- Text shown
Also, no matter how much experience we gain, there is no escaping the dangerous aspect of conflict zone reporting. Highly seasoned journalists have been among those killed or disappeared while reporting in Syria. (See "Shooting The Messenger: The War Against Journalists In Syria")

The risks we face as women in a conflict zone include sexual harassment and assault. I can think of two close friends who, a few years ago, endured a brutal sexual attack while on assignment in a hostile environment.

But I do not necessarily find that women are more at risk than our male colleagues. After all, most of those who have been killed, have been kidnapped or who have disappeared while reporting in Syria have been men, even though most of the journalists covering the country are women.

There are other aspects to conflict zone reporting that I think have so far gone unnoticed, perhaps because we focus too much on the parachuting-into-the-frontline type of coverage. I’m talking about discrete, undercover, long-term journalism in a conflict zone, a sort of cloak-and-dagger reporting.

In covering Syria, many of us rely on ordinary citizens who are “naturally embedded” within society to give us a perspective we simply cannot access otherwise.

Nothing in our training as journalists prepares us to deal with this sort of lifestyle. On the contrary. The trade craft required to do such work for extended periods of time flies in the face of everything we are taught as journalists.

All journalists do some undercover reporting, even if unconsciously. They keep their ear to the ground and their antennas up for anything of interest. The men might grow a beard and the women wear a head scarf while on assignment, just to move around more easily.

But few journalists find themselves in a position whereby -- for weeks or months on end -- they cannot reveal to anyone in their surroundings that they are journalists, or that all those around them are in fact on the record. This is one reason that so many stories out of Syria appear without a byline, using sources without their real names. There simply is no other way to report such stories.

There is something else that our training lacks: how to manage our emotional, mental and physical wellbeing while living for long periods of time in a conflict zone.

How toxic is the food chain that comes from a place of heavy bombardment? Or, as was the case recently, where chemical weapons were used? What about the water supply? The air?

Beyond “eating well and exercising,” how do we maintain our sanity with all the insanity that we report on?

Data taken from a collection
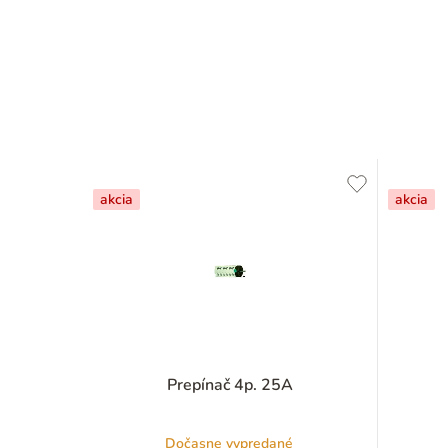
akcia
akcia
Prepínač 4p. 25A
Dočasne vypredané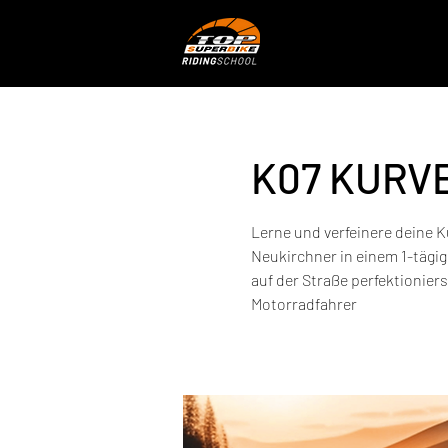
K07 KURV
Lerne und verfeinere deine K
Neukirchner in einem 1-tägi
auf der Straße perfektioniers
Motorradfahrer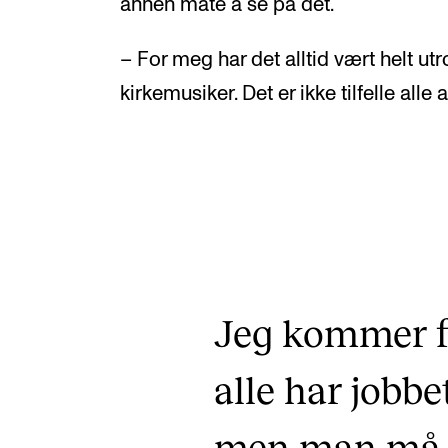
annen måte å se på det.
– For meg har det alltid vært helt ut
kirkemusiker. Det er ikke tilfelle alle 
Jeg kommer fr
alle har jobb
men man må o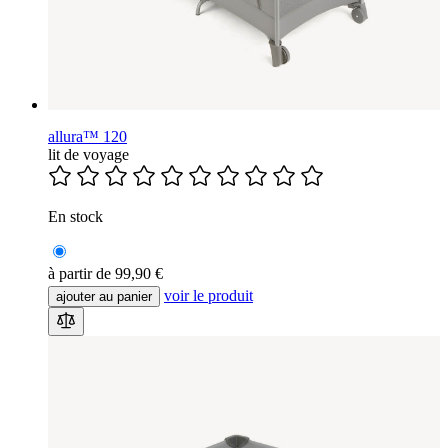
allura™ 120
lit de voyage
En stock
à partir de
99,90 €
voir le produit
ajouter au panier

---

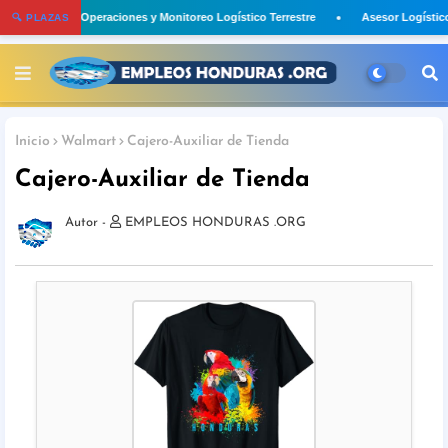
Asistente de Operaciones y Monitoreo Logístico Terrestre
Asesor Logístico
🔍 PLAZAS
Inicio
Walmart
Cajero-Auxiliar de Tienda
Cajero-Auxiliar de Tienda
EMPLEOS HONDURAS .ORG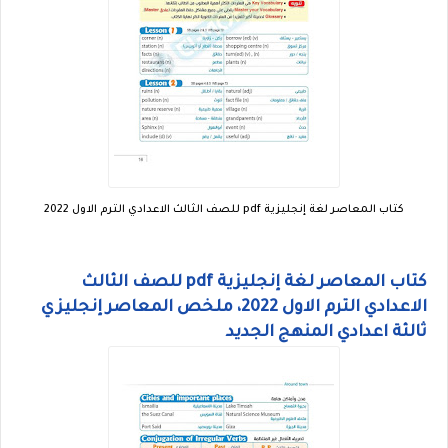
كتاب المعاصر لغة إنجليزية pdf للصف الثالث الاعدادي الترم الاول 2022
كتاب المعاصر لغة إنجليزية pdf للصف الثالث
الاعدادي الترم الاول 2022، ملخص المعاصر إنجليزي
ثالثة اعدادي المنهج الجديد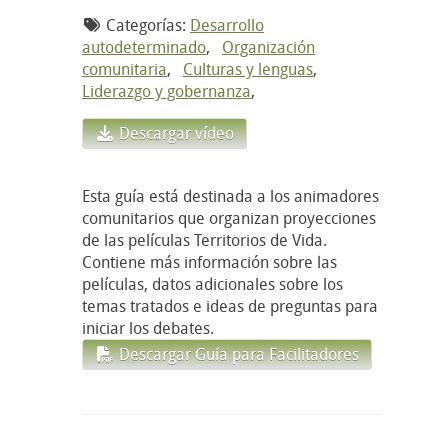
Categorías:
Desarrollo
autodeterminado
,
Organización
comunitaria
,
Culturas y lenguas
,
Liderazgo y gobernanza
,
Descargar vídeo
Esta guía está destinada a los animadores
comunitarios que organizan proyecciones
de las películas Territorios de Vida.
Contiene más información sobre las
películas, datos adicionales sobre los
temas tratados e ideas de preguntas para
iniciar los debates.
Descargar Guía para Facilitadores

- Task list
A. Rewrite everything in the essay on conflict reporting from "Also, no matter" down to "country are women.", putting "counterparts" in place of "colleagues".
B. Write the next part of the essay on reporting from Syria, starting after its final sentence.
These records come from a separate source.

- Answers provided
A.
Also, no matter how much experience we gain, there is no escaping the dangerous aspect of conflict zone reporting. Highly seasoned journalists have been among those killed or disappeared while reporting in Syria. (See "Shooting The Messenger: The War Against Journalists In Syria")

The risks we face as women in a conflict zone include sexual harassment and assault. I can think of two close friends who, a few years ago, endured a brutal sexual attack while on assignment in a hostile environment.

But I do not necessarily find that women are more at risk than our male counterparts. After all, most of those who have been killed, have been kidnapped or who have disappeared while reporting in Syria have been men, even though most of the journalists covering the country are women.

B.
Good journalists are good at listening and observing. But when you listen to a man barely holding himself together with a thread, as he narrates to you in painstaking detail the massacre he witnessed, you are witnessing it too. And if you observe closely the body language of a mother who recently lost a daughter to war, you will feel her pain too. When you watch a child go from carefree and gregarious to panicky and frightened in an instant, in response to the loud blast of a rocket attack or the buzz of a warplane above, you will feel upset too.

As journalists, we tend to hide behind our notebook or camera, but that saves us only for the moment. In my experience, the emotions come after leaving the scene, when the brain disengages from the pressures of storytelling and deadlines. Nothing in our training prepares us for it, though I suspect it is what drives many journalists to go back to the beat.

Also, in all fairness, even as a freelancer I have had access to invaluable field counseling both for personal safety and general well-being.

But the reality of our work still begs the question: Why do we do what we do?

The answer depends on whom you ask.

NPR’s former Beirut Bureau Chief and colleague Kelly McEvers captured this in a brutally honest personal radio essay titled Diary of A Bad Year: A War Correspondent’s Dilemma, where she describes her search within.

A dear friend of mine who stopped reporting from conflict zones after she was attacked and raped while on assignment told me she went into the field to tell the untold stories. Today, she has no regrets, and feels her work was important.

As for me, perhaps it is personal. Syria is my birthplace and my ancestral home. And at least at this moment, I cannot imagine doing anything else.